The Shocking Reality of Dynamic Airline Pricing: A Personal Experience with United Airlines
Last night, my wife and I made the decision to book flights for an upcoming trip. We have a long-standing loyalty to United Airlines, having earned significant status over the years. On occasion, we opt to book our flights separately, each of us paying for our own ticket, yet flying on identical routes. What transpired during this booking process was both startling and infuriating, shedding light on the complex algorithms that govern airline pricing.
Understanding Dynamic Pricing
It's no secret that airlines employ dynamic pricing strategies, which I assume are primarily influenced by supply and demand, as well as timing. There have also been whispers that your geographical location at the time of booking can impact the price you're offered. For instance, it's rumored that individuals booking from Europe may receive more favorable rates for domestic U.S. flights than those booking from within the United States. While I had always been somewhat skeptical of this claim, my recent experience has made me a firm believer.
I am now convinced that airlines are not only leveraging location as a factor for dynamic pricing, but also a multitude of other factors that define you as a person and consumer. This is akin to Instagram suggesting a sweatshirt that complements the t-shirt you just purchased (prior purchase history), or a San Francisco-based startup CEO being targeted with ads for private jet travel (work and income). In the case of airlines, they may also be using data such as your travel frequency, preferred destinations, family size, and more to tailor your pricing.
A Real-Life Example
Here's what unfolded last night that solidified my belief in this theory. My wife suggested we book our flights for a trip we have planned next month. She quickly found a round-trip fare for $288 and proceeded to book her ticket. While sitting next to her, I searched for the same flights, on the same days, and with the same tier of frequent flyer status. Astonishingly, my fare came out to be $222—a 23% discount compared to my wife's rate.

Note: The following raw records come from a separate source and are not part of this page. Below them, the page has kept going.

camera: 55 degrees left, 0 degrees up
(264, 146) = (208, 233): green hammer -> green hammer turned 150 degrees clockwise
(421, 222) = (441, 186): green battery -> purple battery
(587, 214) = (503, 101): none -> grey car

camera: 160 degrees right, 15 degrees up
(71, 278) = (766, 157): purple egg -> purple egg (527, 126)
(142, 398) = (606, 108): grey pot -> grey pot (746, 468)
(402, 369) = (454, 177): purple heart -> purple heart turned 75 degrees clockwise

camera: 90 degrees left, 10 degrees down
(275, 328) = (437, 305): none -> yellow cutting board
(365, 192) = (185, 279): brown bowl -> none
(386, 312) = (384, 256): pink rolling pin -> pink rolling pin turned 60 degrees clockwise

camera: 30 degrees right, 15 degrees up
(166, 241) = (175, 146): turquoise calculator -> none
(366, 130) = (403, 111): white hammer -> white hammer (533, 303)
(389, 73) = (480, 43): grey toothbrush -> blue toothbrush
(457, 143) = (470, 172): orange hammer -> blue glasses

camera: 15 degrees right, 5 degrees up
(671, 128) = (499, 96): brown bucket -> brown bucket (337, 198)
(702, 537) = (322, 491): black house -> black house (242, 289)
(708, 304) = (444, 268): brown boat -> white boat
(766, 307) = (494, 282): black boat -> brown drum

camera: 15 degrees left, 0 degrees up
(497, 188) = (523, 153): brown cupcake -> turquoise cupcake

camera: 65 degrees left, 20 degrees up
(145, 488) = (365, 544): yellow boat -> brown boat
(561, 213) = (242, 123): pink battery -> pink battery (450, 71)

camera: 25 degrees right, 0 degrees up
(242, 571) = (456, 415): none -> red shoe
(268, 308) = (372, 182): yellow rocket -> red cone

But the story doesn't end there. I soon realized that I had inadvertently used my work credit card for the booking. Upon contacting customer service via the mobile app's live chat feature, I was informed that the payment method couldn't be changed; I would have to cancel and rebook. Within a mere 10 minutes of my initial booking, I found that the price had escalated to $241—a 9% increase.
The Implications
We were quoted three different prices for the exact same flight, all within a span of 10 minutes, and under identical conditions—Same wifi, same type of device, same app, no VPN. While these fluctuations may not significantly impact our wallets, consider a 23% price difference on an international flight costing $2,000; one traveler could end up paying $460 more than another.
I have a few other trips that I still need to book, so I intend to further investigate this phenomenon by experimenting with various booking conditions, such as using a VPN, logging in and out of the United app, and employing incognito mode. I will share my findings in a subsequent post. I can’t wait to see what happens.
Is This Legal?
This experience raises questions about the legality of such pricing strategies. Is it lawful to charge different prices for the same service based on factors like income, employment, or IP address? It probably is legal in the US, but it certainly is concerning. As a consumer, I prefer price transparency and equal treatment. Sure, price based on supply/demand, but charge me the same as you charge my neighbor. That’s what I get when I go to a restaurant, buy electronics, or purchase a ticket to a concert. I don’t think it is too much to ask for from an airline.